§ Instructions for the task: Copy every line of the records below word for word, in the same order.

§ Data excerpts:
──────────────────────────────

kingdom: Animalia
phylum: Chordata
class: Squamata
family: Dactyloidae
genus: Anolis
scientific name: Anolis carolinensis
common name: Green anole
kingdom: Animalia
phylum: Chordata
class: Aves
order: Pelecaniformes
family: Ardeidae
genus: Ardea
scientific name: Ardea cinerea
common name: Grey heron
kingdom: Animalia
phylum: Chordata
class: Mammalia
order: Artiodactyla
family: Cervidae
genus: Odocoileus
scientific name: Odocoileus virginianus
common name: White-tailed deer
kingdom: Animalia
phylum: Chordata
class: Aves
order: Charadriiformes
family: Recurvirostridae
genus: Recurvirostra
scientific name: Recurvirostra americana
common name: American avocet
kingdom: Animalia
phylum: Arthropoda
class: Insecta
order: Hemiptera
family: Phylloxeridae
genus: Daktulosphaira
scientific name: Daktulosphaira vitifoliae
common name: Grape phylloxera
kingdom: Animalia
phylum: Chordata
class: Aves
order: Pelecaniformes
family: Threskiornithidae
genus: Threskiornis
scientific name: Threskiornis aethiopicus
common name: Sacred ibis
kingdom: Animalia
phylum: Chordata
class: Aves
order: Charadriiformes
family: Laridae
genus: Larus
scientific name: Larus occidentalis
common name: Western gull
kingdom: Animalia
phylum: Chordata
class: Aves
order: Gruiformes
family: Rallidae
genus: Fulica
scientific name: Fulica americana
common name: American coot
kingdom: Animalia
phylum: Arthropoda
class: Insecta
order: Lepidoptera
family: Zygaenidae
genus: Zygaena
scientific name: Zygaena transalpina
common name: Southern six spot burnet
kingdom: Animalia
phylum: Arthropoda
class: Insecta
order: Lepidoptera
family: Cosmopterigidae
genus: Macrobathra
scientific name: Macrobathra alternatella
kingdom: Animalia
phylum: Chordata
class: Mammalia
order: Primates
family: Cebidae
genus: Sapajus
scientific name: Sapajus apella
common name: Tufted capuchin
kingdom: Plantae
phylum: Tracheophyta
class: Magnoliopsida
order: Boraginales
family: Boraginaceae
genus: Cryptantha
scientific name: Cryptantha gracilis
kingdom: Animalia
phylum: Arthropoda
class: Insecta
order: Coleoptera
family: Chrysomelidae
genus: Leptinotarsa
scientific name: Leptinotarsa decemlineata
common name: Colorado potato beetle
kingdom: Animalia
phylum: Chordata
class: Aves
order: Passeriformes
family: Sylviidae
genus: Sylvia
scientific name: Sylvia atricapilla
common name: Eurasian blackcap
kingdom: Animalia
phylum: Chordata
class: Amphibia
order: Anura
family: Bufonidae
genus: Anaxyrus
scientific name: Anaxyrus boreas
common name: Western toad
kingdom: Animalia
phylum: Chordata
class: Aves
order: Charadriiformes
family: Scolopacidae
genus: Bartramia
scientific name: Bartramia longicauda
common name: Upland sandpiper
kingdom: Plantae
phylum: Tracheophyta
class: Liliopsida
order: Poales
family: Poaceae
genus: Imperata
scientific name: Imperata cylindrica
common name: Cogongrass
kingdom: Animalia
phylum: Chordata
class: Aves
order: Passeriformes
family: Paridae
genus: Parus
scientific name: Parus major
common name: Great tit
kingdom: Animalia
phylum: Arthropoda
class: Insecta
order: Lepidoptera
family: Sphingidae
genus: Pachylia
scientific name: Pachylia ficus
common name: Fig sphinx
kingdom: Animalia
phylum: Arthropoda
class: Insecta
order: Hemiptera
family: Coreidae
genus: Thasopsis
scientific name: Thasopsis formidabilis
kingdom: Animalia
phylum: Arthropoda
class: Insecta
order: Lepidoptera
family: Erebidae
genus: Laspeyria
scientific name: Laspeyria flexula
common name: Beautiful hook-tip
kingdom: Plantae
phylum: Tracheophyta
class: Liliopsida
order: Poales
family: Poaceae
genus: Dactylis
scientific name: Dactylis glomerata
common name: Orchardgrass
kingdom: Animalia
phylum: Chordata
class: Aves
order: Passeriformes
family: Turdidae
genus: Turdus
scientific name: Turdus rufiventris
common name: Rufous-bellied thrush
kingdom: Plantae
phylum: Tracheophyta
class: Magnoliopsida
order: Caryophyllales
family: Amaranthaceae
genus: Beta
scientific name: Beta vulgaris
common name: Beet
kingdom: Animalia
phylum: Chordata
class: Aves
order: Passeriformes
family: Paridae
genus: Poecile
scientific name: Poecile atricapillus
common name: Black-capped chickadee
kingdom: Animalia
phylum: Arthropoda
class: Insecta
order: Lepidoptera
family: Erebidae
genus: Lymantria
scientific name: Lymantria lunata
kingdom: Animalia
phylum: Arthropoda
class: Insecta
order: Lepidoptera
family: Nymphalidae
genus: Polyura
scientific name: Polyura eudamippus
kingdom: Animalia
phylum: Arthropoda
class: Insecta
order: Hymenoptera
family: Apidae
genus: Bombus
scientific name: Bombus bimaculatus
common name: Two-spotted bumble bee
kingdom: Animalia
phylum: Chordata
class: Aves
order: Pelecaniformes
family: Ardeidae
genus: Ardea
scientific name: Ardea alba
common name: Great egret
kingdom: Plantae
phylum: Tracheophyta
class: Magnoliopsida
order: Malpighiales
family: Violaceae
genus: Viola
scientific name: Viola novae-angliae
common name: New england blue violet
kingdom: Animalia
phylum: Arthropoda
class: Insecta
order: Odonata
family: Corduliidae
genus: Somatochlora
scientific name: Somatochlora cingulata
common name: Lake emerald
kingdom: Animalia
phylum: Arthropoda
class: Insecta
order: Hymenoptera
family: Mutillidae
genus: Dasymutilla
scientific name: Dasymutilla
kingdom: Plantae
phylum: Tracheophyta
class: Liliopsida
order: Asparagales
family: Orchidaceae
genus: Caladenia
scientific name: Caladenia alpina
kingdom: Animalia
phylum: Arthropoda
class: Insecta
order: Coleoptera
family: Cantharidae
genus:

──────────────────────────────

§ Reply to the exercise:
kingdom: Animalia
phylum: Chordata
class: Squamata
family: Dactyloidae
genus: Anolis
scientific name: Anolis carolinensis
common name: Green anole
kingdom: Animalia
phylum: Chordata
class: Aves
order: Pelecaniformes
family: Ardeidae
genus: Ardea
scientific name: Ardea cinerea
common name: Grey heron
kingdom: Animalia
phylum: Chordata
class: Mammalia
order: Artiodactyla
family: Cervidae
genus: Odocoileus
scientific name: Odocoileus virginianus
common name: White-tailed deer
kingdom: Animalia
phylum: Chordata
class: Aves
order: Charadriiformes
family: Recurvirostridae
genus: Recurvirostra
scientific name: Recurvirostra americana
common name: American avocet
kingdom: Animalia
phylum: Arthropoda
class: Insecta
order: Hemiptera
family: Phylloxeridae
genus: Daktulosphaira
scientific name: Daktulosphaira vitifoliae
common name: Grape phylloxera
kingdom: Animalia
phylum: Chordata
class: Aves
order: Pelecaniformes
family: Threskiornithidae
genus: Threskiornis
scientific name: Threskiornis aethiopicus
common name: Sacred ibis
kingdom: Animalia
phylum: Chordata
class: Aves
order: Charadriiformes
family: Laridae
genus: Larus
scientific name: Larus occidentalis
common name: Western gull
kingdom: Animalia
phylum: Chordata
class: Aves
order: Gruiformes
family: Rallidae
genus: Fulica
scientific name: Fulica americana
common name: American coot
kingdom: Animalia
phylum: Arthropoda
class: Insecta
order: Lepidoptera
family: Zygaenidae
genus: Zygaena
scientific name: Zygaena transalpina
common name: Southern six spot burnet
kingdom: Animalia
phylum: Arthropoda
class: Insecta
order: Lepidoptera
family: Cosmopterigidae
genus: Macrobathra
scientific name: Macrobathra alternatella
kingdom: Animalia
phylum: Chordata
class: Mammalia
order: Primates
family: Cebidae
genus: Sapajus
scientific name: Sapajus apella
common name: Tufted capuchin
kingdom: Plantae
phylum: Tracheophyta
class: Magnoliopsida
order: Boraginales
family: Boraginaceae
genus: Cryptantha
scientific name: Cryptantha gracilis
kingdom: Animalia
phylum: Arthropoda
class: Insecta
order: Coleoptera
family: Chrysomelidae
genus: Leptinotarsa
scientific name: Leptinotarsa decemlineata
common name: Colorado potato beetle
kingdom: Animalia
phylum: Chordata
class: Aves
order: Passeriformes
family: Sylviidae
genus: Sylvia
scientific name: Sylvia atricapilla
common name: Eurasian blackcap
kingdom: Animalia
phylum: Chordata
class: Amphibia
order: Anura
family: Bufonidae
genus: Anaxyrus
scientific name: Anaxyrus boreas
common name: Western toad
kingdom: Animalia
phylum: Chordata
class: Aves
order: Charadriiformes
family: Scolopacidae
genus: Bartramia
scientific name: Bartramia longicauda
common name: Upland sandpiper
kingdom: Plantae
phylum: Tracheophyta
class: Liliopsida
order: Poales
family: Poaceae
genus: Imperata
scientific name: Imperata cylindrica
common name: Cogongrass
kingdom: Animalia
phylum: Chordata
class: Aves
order: Passeriformes
family: Paridae
genus: Parus
scientific name: Parus major
common name: Great tit
kingdom: Animalia
phylum: Arthropoda
class: Insecta
order: Lepidoptera
family: Sphingidae
genus: Pachylia
scientific name: Pachylia ficus
common name: Fig sphinx
kingdom: Animalia
phylum: Arthropoda
class: Insecta
order: Hemiptera
family: Coreidae
genus: Thasopsis
scientific name: Thasopsis formidabilis
kingdom: Animalia
phylum: Arthropoda
class: Insecta
order: Lepidoptera
family: Erebidae
genus: Laspeyria
scientific name: Laspeyria flexula
common name: Beautiful hook-tip
kingdom: Plantae
phylum: Tracheophyta
class: Liliopsida
order: Poales
family: Poaceae
genus: Dactylis
scientific name: Dactylis glomerata
common name: Orchardgrass
kingdom: Animalia
phylum: Chordata
class: Aves
order: Passeriformes
family: Turdidae
genus: Turdus
scientific name: Turdus rufiventris
common name: Rufous-bellied thrush
kingdom: Plantae
phylum: Tracheophyta
class: Magnoliopsida
order: Caryophyllales
family: Amaranthaceae
genus: Beta
scientific name: Beta vulgaris
common name: Beet
kingdom: Animalia
phylum: Chordata
class: Aves
order: Passeriformes
family: Paridae
genus: Poecile
scientific name: Poecile atricapillus
common name: Black-capped chickadee
kingdom: Animalia
phylum: Arthropoda
class: Insecta
order: Lepidoptera
family: Erebidae
genus: Lymantria
scientific name: Lymantria lunata
kingdom: Animalia
phylum: Arthropoda
class: Insecta
order: Lepidoptera
family: Nymphalidae
genus: Polyura
scientific name: Polyura eudamippus
kingdom: Animalia
phylum: Arthropoda
class: Insecta
order: Hymenoptera
family: Apidae
genus: Bombus
scientific name: Bombus bimaculatus
common name: Two-spotted bumble bee
kingdom: Animalia
phylum: Chordata
class: Aves
order: Pelecaniformes
family: Ardeidae
genus: Ardea
scientific name: Ardea alba
common name: Great egret
kingdom: Plantae
phylum: Tracheophyta
class: Magnoliopsida
order: Malpighiales
family: Violaceae
genus: Viola
scientific name: Viola novae-angliae
common name: New england blue violet
kingdom: Animalia
phylum: Arthropoda
class: Insecta
order: Odonata
family: Corduliidae
genus: Somatochlora
scientific name: Somatochlora cingulata
common name: Lake emerald
kingdom: Animalia
phylum: Arthropoda
class: Insecta
order: Hymenoptera
family: Mutillidae
genus: Dasymutilla
scientific name: Dasymutilla
kingdom: Plantae
phylum: Tracheophyta
class: Liliopsida
order: Asparagales
family: Orchidaceae
genus: Caladenia
scientific name: Caladenia alpina
kingdom: Animalia
phylum: Arthropoda
class: Insecta
order: Coleoptera
family: Cantharidae
genus:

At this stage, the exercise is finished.